Wildfires that torched homes and forced thousands of people to evacuate were burning across 10 parched Western states on Tuesday, with the largest, in Oregon, threatening California’s power supply.
Nearly 60 wildfires tore through bone-dry timber and brush from Alaska to Wyoming, according to the National Interagency Fire Centre, with Arizona, Idaho and Montana accounting for more than half of the large active blazes.
The fires erupted as the West was in the grip of the second bout of dangerously high temperatures in just a few weeks.
A climate change-fuelled megadrought is also contributing to conditions that make fires even more dangerous, scientists said.
The National Weather Service said the heatwave appeared to have peaked in many areas, and excessive-heat warnings were largely expected to expire by Tuesday. However, they continued into Tuesday night in some California deserts.
In Northern California, a combined pair of fires started by lightning, dubbed the Beckwourth Complex, was less than 25% surrounded after days of battling flames fuelled by winds, hot weather and low humidity that sapped the moisture from vegetation.
Evacuation orders were in place for more than 3,000 residents of remote northern areas and neighbouring Nevada.
There were reports of burned homes, but damage was still being assessed. The blaze had consumed 140 square miles (362 sq km) of land, including in Plumas National Forest.
A fire that began in the Sierra Nevada south of Yosemite National Park on Sunday exploded over 14 square miles (36 sq km) and was only 10% contained. A highway that leads to Yosemite’s southern entrance remained open.
The largest fire in the United States lay across the California border in south-western Oregon.
The Bootleg Fire – which doubled and doubled again over the weekend – threatened some 2,000 properties, state fire officials said. It had burned at least seven homes and more than 40 other buildings.
Over the weekend, the Klamath County Sheriff’s Office warned that it would cite or even arrest people who ignored orders to “go now” in certain areas immediately threatened by the blaze.
Tim McCarley told KPTV-TV that he and his family had been ordered to flee their home on Friday with flames just minutes behind them.
“They told us to get the hell out ’cause if not, you’re dead,” he said.
He described the blaze as “like a firenado”, with flames leaping dozens of feet into the air and jumping around, catching trees “and then just explosions, boom, boom, boom, boom”.
The fire was burning in the Fremont-Winema National Forest, near the Klamath County town of Sprague River. It had ravaged an area of about 240 square miles (621 sq km), or nearly twice the size of Portland.
Firefighters had not managed to surround any of it as they struggled to build containment lines.
The fire drastically disrupted service on three transmission lines providing up to 5,500 megawatts of electricity to California, and the state’s power grid operator repeatedly asked for voluntary power conservation during the evening.
Elsewhere, a forest fire started during lightning storms in south-east Washington grew to 86 square miles (223 sq km).
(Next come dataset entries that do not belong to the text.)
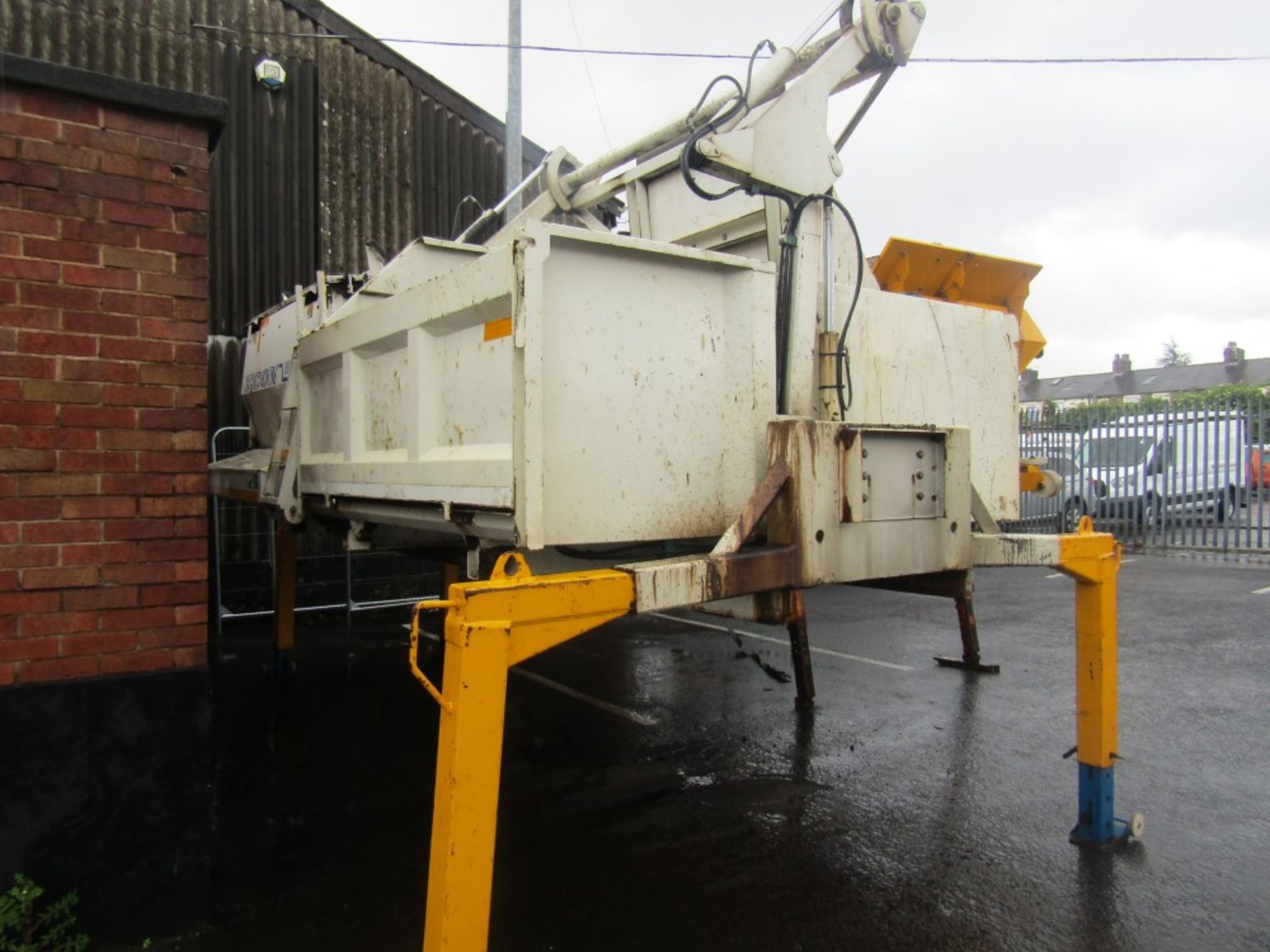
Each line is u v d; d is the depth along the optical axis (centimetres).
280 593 652
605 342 280
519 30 962
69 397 296
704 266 307
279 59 888
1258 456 1308
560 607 220
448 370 311
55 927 289
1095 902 326
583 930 312
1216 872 348
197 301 319
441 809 201
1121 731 517
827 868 356
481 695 200
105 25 802
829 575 294
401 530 450
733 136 353
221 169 855
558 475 270
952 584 370
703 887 343
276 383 608
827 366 363
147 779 305
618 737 521
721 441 313
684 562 254
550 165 577
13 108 289
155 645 309
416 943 304
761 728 535
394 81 966
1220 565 1233
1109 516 1450
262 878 352
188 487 316
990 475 450
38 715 289
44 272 293
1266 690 604
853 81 434
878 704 582
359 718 565
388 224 961
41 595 291
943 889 338
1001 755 482
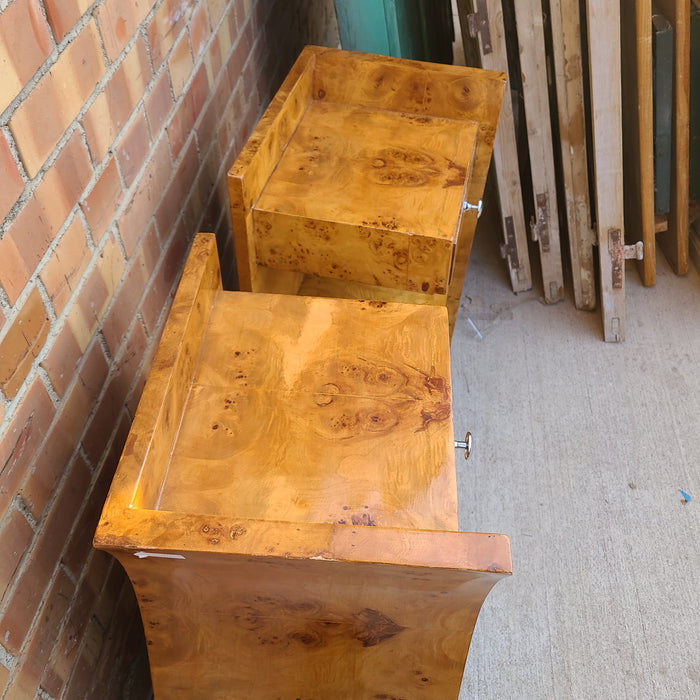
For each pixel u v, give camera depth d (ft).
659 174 7.24
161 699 3.82
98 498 4.02
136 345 4.37
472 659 5.16
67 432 3.58
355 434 3.51
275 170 4.79
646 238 7.22
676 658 5.17
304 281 5.75
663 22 6.42
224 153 5.65
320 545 2.75
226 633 3.37
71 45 3.20
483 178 5.58
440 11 8.04
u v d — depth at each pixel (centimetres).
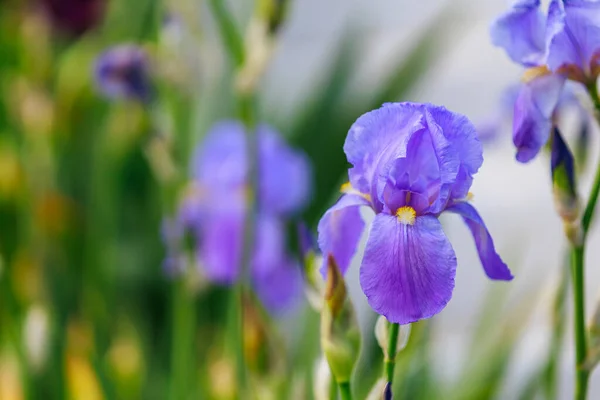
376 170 101
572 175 105
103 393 142
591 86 106
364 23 237
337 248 104
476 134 100
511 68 303
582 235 105
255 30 126
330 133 220
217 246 157
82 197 195
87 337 169
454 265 98
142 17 203
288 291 171
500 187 290
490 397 137
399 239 99
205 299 192
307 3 342
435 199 101
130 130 183
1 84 199
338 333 103
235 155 164
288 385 127
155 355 192
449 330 221
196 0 140
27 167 181
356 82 226
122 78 145
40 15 191
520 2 107
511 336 139
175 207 145
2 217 181
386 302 98
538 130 106
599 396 232
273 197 169
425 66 220
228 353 135
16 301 147
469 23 249
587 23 105
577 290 106
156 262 207
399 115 101
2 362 149
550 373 121
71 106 193
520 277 227
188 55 142
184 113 148
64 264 181
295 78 300
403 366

It was 20% contained on Monday.
Another fire west of Winthrop closed the scenic North Cascades Highway, the most northern route through the Cascade Range. The road provides access to North Cascades National Park and the Ross Lake National Recreation Area.
In Idaho, Governor Brad Little mobilised the National Guard to help fight twin lightning-sparked fires that have together charred nearly 24 square miles (62 sq km) of dry timber in the remote, drought-stricken region.
The July heatwave follows unusually high temperatures in June in the West, and comes amid worsening drought conditions throughout the region.
Scientists say human-caused climate change and decades of fire suppression that increases fuel loads have aggravated fire conditions across the region.